What to work on
Print every line of text from the items below unchanged, leaving out the pictures.

- Opening Delimiter -

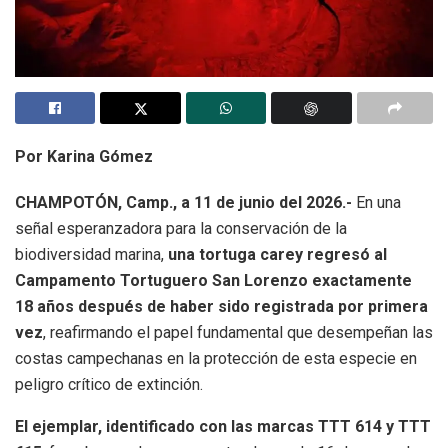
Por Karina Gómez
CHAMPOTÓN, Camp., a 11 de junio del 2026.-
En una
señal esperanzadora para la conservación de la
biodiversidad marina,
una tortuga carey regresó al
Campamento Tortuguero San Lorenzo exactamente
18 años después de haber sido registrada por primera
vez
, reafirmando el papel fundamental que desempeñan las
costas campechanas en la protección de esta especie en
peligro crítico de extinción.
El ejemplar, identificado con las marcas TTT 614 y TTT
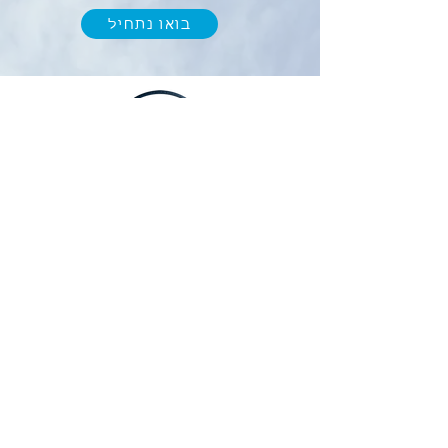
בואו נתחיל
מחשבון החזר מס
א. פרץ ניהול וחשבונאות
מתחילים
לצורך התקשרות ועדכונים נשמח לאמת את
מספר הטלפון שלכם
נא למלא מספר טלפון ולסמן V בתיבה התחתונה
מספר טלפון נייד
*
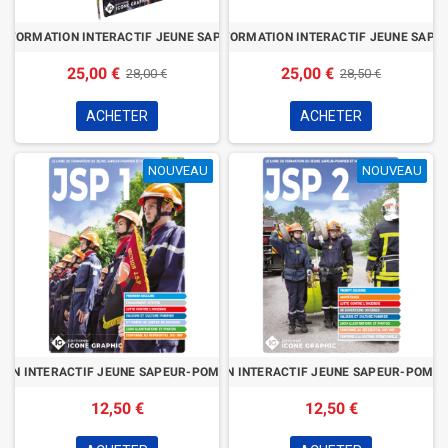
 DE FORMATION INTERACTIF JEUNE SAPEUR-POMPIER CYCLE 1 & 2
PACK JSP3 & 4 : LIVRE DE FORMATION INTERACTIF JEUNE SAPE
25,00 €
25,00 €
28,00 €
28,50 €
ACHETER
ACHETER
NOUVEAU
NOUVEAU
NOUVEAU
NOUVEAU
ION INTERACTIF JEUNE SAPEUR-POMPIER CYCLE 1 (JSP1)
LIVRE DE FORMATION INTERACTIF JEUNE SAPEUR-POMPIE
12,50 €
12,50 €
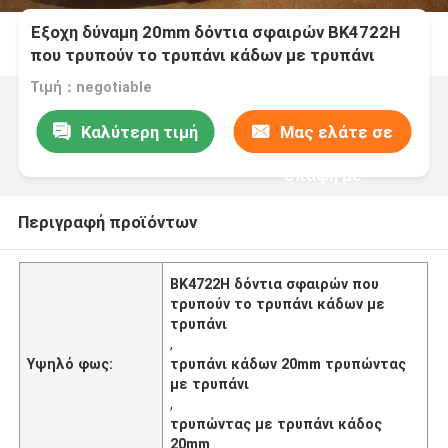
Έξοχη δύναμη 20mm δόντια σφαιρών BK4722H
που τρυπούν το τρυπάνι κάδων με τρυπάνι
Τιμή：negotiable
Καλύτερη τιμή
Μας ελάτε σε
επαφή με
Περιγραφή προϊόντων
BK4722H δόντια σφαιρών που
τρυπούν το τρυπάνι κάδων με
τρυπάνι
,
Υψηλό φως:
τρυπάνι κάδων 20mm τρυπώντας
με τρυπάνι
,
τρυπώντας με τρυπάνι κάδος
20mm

- Closing Delimiter -

Response for this exercise
Por Karina Gómez
CHAMPOTÓN, Camp., a 11 de junio del 2026.-
En una
señal esperanzadora para la conservación de la
biodiversidad marina,
una tortuga carey regresó al
Campamento Tortuguero San Lorenzo exactamente
18 años después de haber sido registrada por primera
vez
, reafirmando el papel fundamental que desempeñan las
costas campechanas en la protección de esta especie en
peligro crítico de extinción.
El ejemplar, identificado con las marcas TTT 614 y TTT
בואו נתחיל
מחשבון החזר מס
א. פרץ ניהול וחשבונאות
מתחילים
לצורך התקשרות ועדכונים נשמח לאמת את
מספר הטלפון שלכם
נא למלא מספר טלפון ולסמן V בתיבה התחתונה
מספר טלפון נייד
*
 DE FORMATION INTERACTIF JEUNE SAPEUR-POMPIER CYCLE 1 & 2
PACK JSP3 & 4 : LIVRE DE FORMATION INTERACTIF JEUNE SAPE
25,00 €
25,00 €
28,00 €
28,50 €
ACHETER
ACHETER
NOUVEAU
NOUVEAU
NOUVEAU
NOUVEAU
ION INTERACTIF JEUNE SAPEUR-POMPIER CYCLE 1 (JSP1)
LIVRE DE FORMATION INTERACTIF JEUNE SAPEUR-POMPIE
12,50 €
12,50 €
Έξοχη δύναμη 20mm δόντια σφαιρών BK4722H
που τρυπούν το τρυπάνι κάδων με τρυπάνι
Τιμή：negotiable
Καλύτερη τιμή
Μας ελάτε σε
επαφή με
Περιγραφή προϊόντων
BK4722H δόντια σφαιρών που
τρυπούν το τρυπάνι κάδων με
τρυπάνι
,
Υψηλό φως:
τρυπάνι κάδων 20mm τρυπώντας
με τρυπάνι
,
τρυπώντας με τρυπάνι κάδος
20mm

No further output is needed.